The present invention relates to a device for preventing the scorching of a hot-gas-wetted metal wall of a gas turbine engine or the like which is energized with cooling air and has cooling air holes communicating with intermediate spaces formed between a thin metal skin lining and the metal wall.
Combustion chambers of modern gas turbine engines, e.g., come under extremely high thermal loads, for the reason that high engine efficiency requires high combustion chamber exit or turbine inlet temperatures. In order to minimize the cooling effort for the combustion chamber wall, a clamshell construction as exemplified in DE-OS 34 24 345 has been selected that consists of a load-bearing structure (metallic outer shell) and an internal covering structure (e.g. shingle-shaped metallic or ceramic liner). Then when damage caused, e.g., by local overheating or material degradation or the like causes a metal shingle to partly fuse or a portion of a ceramic shingle to break off, the little-cooled metallic outer shell of the combustion chamber is directly exposed to the attack of hot combustion gases. This may cause the outer shell to scorch.
In order to mitigate the risk of the combustion chamber outer wall to overheat or scorch, it has already been proposed to provide the inner side of this component with a radiation-reflective layer in, e.g., silver or platinum (vapor plated).
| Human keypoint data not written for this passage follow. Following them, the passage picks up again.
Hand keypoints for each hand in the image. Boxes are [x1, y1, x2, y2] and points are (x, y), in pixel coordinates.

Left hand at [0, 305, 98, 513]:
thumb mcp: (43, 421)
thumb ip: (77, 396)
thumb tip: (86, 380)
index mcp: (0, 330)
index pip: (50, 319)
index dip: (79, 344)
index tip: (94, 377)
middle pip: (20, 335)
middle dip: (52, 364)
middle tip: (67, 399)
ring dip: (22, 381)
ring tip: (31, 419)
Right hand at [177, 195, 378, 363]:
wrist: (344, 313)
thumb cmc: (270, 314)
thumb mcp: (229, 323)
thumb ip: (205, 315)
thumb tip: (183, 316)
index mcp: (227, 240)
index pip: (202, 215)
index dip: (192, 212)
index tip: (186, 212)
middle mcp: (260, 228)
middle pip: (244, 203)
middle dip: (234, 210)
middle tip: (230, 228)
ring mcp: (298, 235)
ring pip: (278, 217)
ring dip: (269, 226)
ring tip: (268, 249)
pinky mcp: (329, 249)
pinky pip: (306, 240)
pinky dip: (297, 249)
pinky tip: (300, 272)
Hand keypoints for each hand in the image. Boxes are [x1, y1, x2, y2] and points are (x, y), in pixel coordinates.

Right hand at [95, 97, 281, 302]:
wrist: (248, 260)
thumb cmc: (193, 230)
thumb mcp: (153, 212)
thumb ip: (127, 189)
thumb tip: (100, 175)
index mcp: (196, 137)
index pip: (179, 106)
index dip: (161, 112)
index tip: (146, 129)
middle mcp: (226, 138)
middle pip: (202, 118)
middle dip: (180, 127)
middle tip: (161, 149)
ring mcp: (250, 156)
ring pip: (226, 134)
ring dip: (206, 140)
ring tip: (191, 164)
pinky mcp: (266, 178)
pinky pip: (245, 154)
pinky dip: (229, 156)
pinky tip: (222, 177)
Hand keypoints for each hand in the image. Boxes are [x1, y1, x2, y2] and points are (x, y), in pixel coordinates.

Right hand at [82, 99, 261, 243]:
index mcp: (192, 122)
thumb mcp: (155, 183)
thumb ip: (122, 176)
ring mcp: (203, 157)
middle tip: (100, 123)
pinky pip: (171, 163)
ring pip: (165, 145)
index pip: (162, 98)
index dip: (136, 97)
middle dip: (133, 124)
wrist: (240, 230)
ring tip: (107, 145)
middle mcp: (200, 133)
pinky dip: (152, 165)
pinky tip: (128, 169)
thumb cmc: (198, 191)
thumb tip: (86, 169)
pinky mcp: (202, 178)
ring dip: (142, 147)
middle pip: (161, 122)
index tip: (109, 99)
It has also been proposed in connection with stationary gas turbine engines to fill the space between the outer wall of the combustion chamber and the inner liner with ceramic insulation and a metallic, resilient filler material.
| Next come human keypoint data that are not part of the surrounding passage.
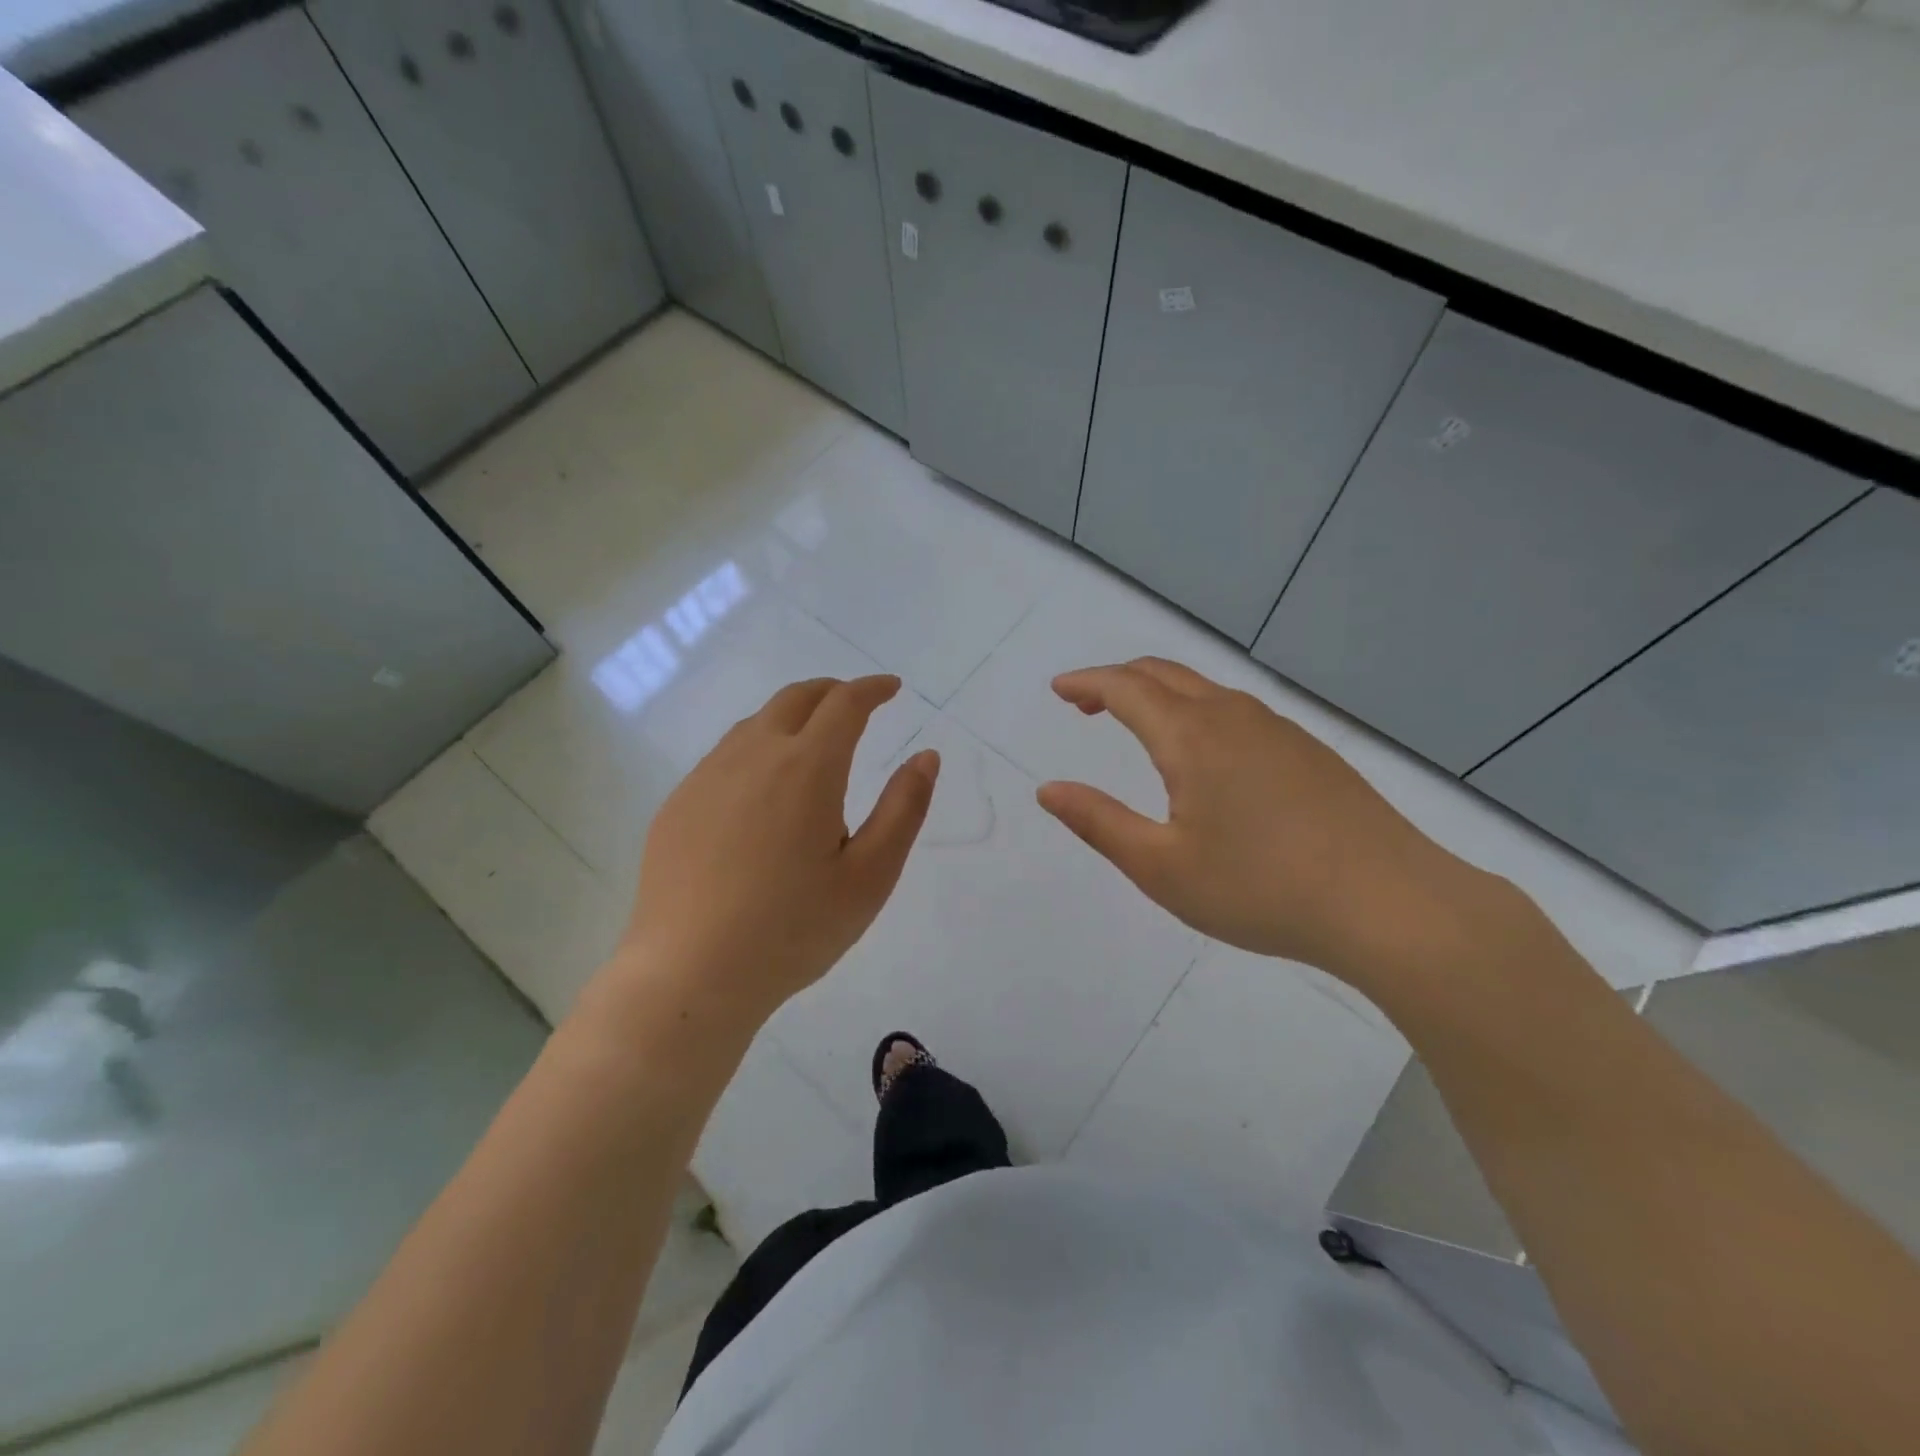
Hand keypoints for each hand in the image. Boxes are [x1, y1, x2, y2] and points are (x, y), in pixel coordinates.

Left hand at [599, 675, 937, 1038]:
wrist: (690, 974)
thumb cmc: (793, 930)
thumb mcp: (870, 876)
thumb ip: (904, 808)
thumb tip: (926, 756)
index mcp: (807, 767)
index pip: (845, 703)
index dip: (873, 688)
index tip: (892, 689)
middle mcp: (753, 755)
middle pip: (795, 698)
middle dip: (832, 691)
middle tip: (856, 703)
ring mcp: (707, 777)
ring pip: (756, 723)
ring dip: (792, 717)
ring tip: (813, 742)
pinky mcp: (678, 804)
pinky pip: (725, 755)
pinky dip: (757, 747)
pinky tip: (762, 788)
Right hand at [1036, 658, 1491, 987]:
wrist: (1390, 904)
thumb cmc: (1262, 888)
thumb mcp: (1162, 867)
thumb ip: (1099, 822)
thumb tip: (1048, 790)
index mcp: (1191, 736)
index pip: (1125, 688)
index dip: (1086, 683)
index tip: (1059, 689)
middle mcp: (1233, 716)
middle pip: (1164, 674)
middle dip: (1118, 681)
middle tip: (1086, 705)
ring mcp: (1278, 729)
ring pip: (1204, 689)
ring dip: (1159, 694)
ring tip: (1137, 724)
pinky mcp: (1309, 750)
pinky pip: (1236, 710)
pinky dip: (1197, 711)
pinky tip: (1204, 754)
In this manner and with this construction of the combustion chamber, however, the risk of scorching of the metallic outer wall in the train of damage or rupture of the inner shingle structure of the combustion chamber, could not be fully combatted, either.
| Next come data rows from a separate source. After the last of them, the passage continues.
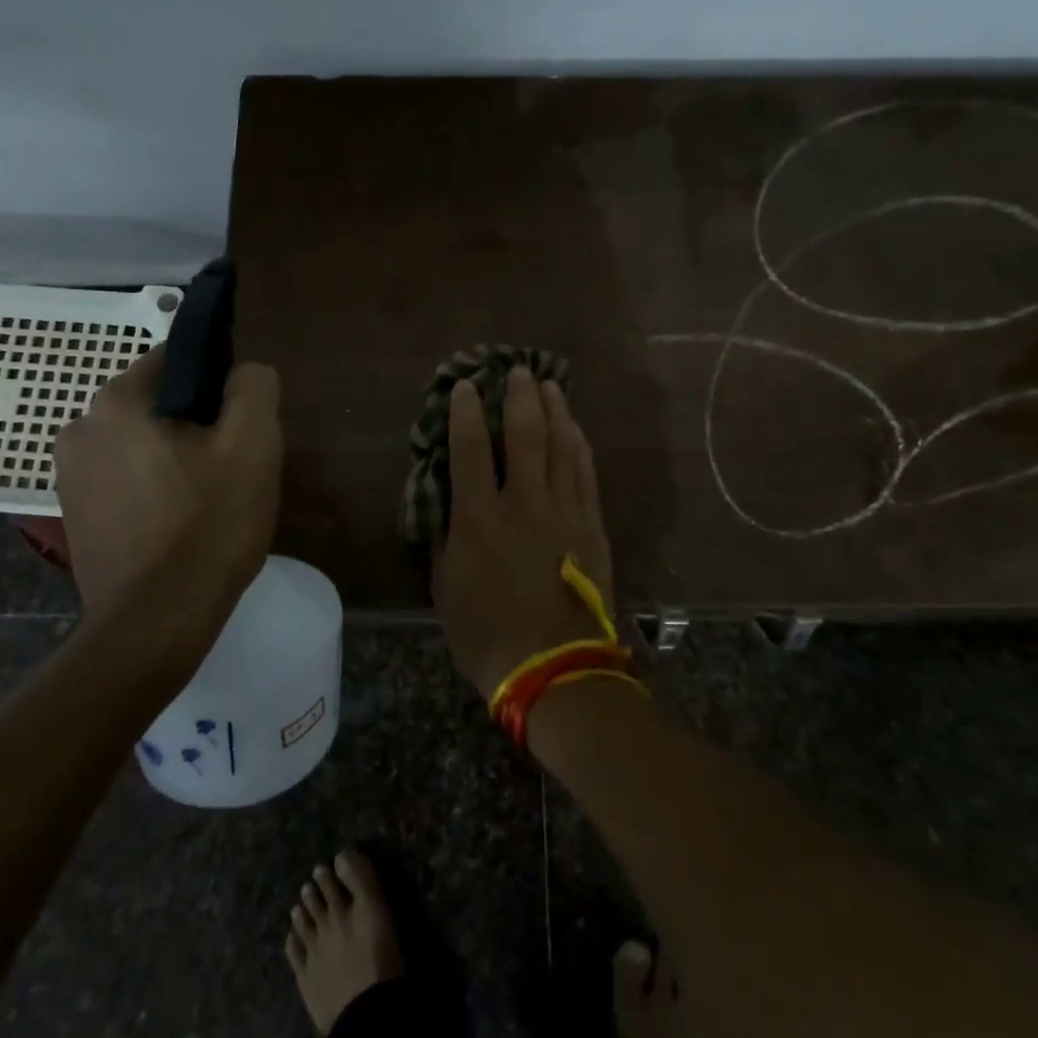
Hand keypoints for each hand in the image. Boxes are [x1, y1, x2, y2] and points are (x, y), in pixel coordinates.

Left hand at [55, 347, 281, 634]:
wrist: (155, 624)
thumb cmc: (207, 527)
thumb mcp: (252, 446)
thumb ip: (254, 389)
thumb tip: (246, 372)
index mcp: (116, 402)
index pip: (175, 360)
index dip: (217, 384)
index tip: (241, 424)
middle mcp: (79, 429)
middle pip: (157, 406)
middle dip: (197, 426)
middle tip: (233, 468)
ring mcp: (69, 478)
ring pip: (142, 446)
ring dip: (175, 460)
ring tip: (209, 501)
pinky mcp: (75, 518)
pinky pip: (126, 482)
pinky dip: (154, 490)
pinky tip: (180, 525)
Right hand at [433, 366, 614, 698]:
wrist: (554, 668)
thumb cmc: (486, 634)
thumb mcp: (446, 588)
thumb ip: (447, 537)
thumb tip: (449, 503)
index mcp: (479, 519)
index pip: (471, 449)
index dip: (466, 412)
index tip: (465, 386)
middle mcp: (523, 503)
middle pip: (525, 434)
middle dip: (519, 396)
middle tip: (516, 369)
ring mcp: (564, 511)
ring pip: (562, 446)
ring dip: (554, 410)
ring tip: (548, 385)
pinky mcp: (592, 525)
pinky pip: (586, 473)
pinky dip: (579, 444)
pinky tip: (575, 428)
In a broad aspect of the present invention a device of the initially cited generic category is provided for optimal overheat protection for the metallic structural component at relatively little cooling effort; this will largely minimize the risk of scorching the respective metallic structure as a result of damage to the liner structure that normally shields from the hot gases or combustion gases.
It is a particular object of the present invention to provide a device wherein the metal wall is shielded from the hot gas flow by at least one highly temperature resistant wall element, which together with the metal skin, includes at least one cavity, with the thin metal skin being of a material which is locally ruptured by hot gases upon the failure of the highly temperature resistant wall element thereby exposing the cooling air holes to the hot gas flow.
The present invention finds advantageous use not only with combustion chambers of gas turbine engines, but can be used wherever metallic outer component structures, such as casing component structures in the radially spaced-apart vicinity of other liners, are exposed to extremely high temperatures from hot gases as, e.g., with turbine rotor blade shells which are conventionally cooled with air taken from the compressor exit (impingement cooling systems), where the shell section immediately adjacent to the rotor blade tips is exposed to extremely high temperature effects.
The invention is suitable also for use in afterburners of gas turbine engines, in which extremely high combustion temperatures occur, so that also in this environment the metallic outer tail pipe structure can be lined with an internal shingle- or scale-like liner.
The invention can be used to advantage also with cooled stator vanes or rotor blades of gas turbine engines, i.e. with blade concepts, in which the cooling air is blown from one or several internal blade cavities and through one or several rows of impingement cooling holes in a metallic inner wall against highly temperature-jeopardized wall sections of the outer blade shell, where said extremely highly temperature-jeopardized blade shell sections are represented especially by the blade leading and trailing edge portions.
When referred to, e.g., the combustion chamber of a gas turbine engine the object of the present invention is advantageously represented in design and effect as follows: The outer load-bearing structure of the combustion chamber consists of a metallic outer shell provided with a plurality of small radial holes of one or several internal sheet metal components of thin section. The thin metal skin is locally positively connected to the load-bearing structure, but is in wide areas radially spaced apart from the outer shell.
The thin metal skin prevents the admission of air into the combustion chamber through the many small radial holes. In accordance with the present invention the melting point of the metal skin material is equal to or lower than that of the outer shell. Then when a metal or ceramic shingle is damaged, the hot combustion gases first impinge on the thin-walled metal skin. This area of the metal skin overheats and melts. This exposes a number of radial holes in the outer shell. The compressor air flows through these holes and into the combustion chamber, intensively cooling the load-bearing structure in the vicinity of the damaged shingle and simultaneously keeping the hot combustion gases away from the outer shell. At the next inspection of the combustion chamber the defective shingle and/or a portion of the metal skin will be replaced.